Real estate developers and dealers may view requirements for lower-cost units as interfering with market forces and potentially damaging to their bottom lines. However, adequate housing is necessary for those who earn less and government should aggressively promote building houses they can afford. A property tax structure that discourages speculative ventures also should be evaluated.
Mortgage rates, which last year dropped to their lowest levels in 40 years, have spurred buying. Prices have hurtled to record-highs on the neighbor islands where incomes are significantly lower than on Oahu. Even with government programs designed to help, owning a home eludes low-income Hawaii families.
Single-family homes on Kauai shot up more than 46 percent this year from last with a median price at $477,500, a cost a middle-income family earning $56,000 would be hard-pressed to buy.

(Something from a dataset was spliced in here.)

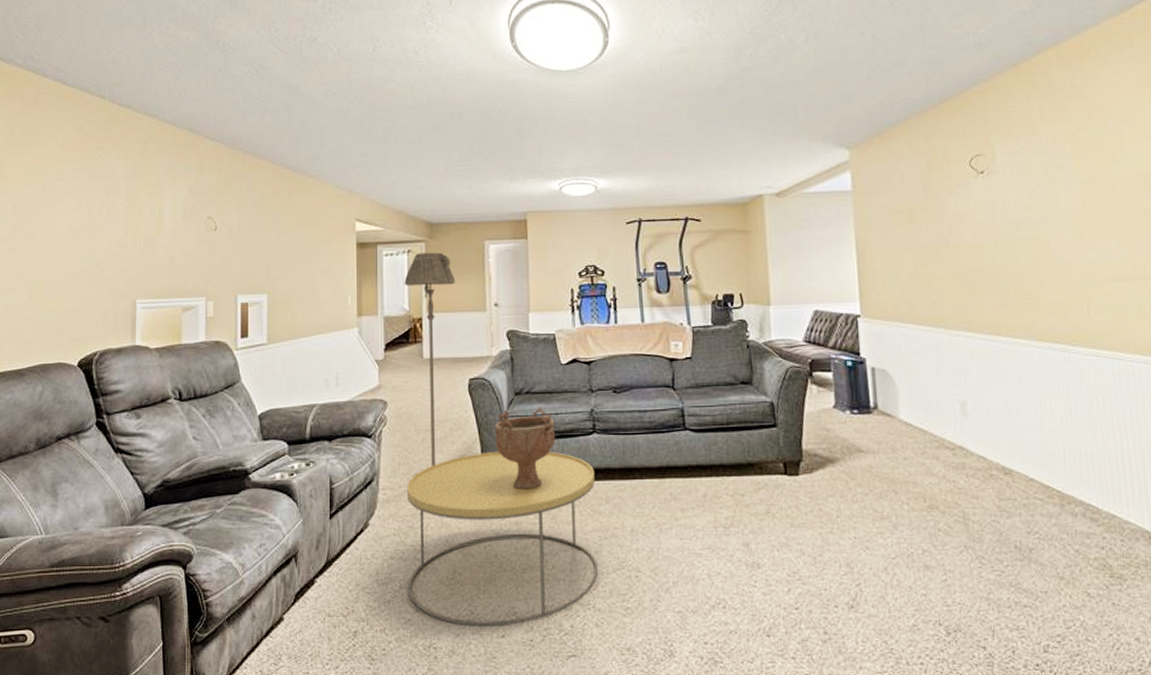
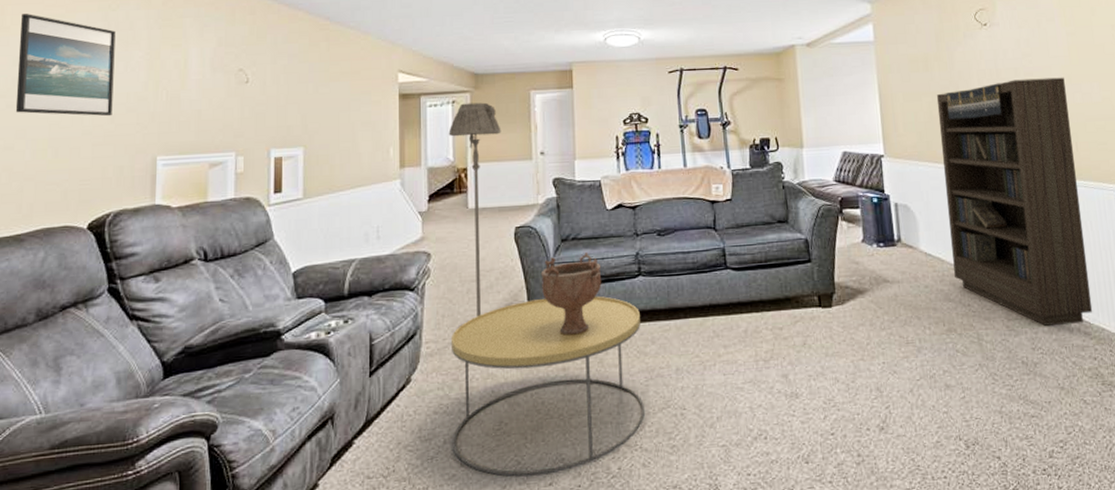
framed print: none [15,163,99,261] -> present [15,14,116,117]
bookcase: none [922,232,1102,508] -> present [936,77,1093,326]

On Maui, where mid-income is $60,000, the median for single-family homes has hit the half-a-million mark while condominiums are selling for $310,000.
Despite the tab, mainland buyers seeking investments more stable than the stock market are scooping up second homes and vacation dwellings. About 90 percent of homes sold on Maui went to out-of-state buyers; the same amount of housing construction there is for off-island clients.
On Oahu, newcomers are buying in areas once considered less desirable, snatching up less expensive property in Waianae and other rural neighborhoods. Like on Maui, most of the sales -- about 75 percent -- on the Leeward Coast have been to mainland clients, some as investments, others for retirement or second homes.
Developers who put projects on hold during the slow-going 1990s are ramping up construction again, but plans are for upscale homes that bring in higher profits. Although there are government requirements that developers also build lower-cost housing, regulations allow them to pay a fee instead, fees so low that developers can easily recoup through returns on a market-priced home.
As a result, owning a home is stretching beyond the reach of families in lower-income brackets. There's no relief in sight as analysts predict prices will continue to rise indefinitely.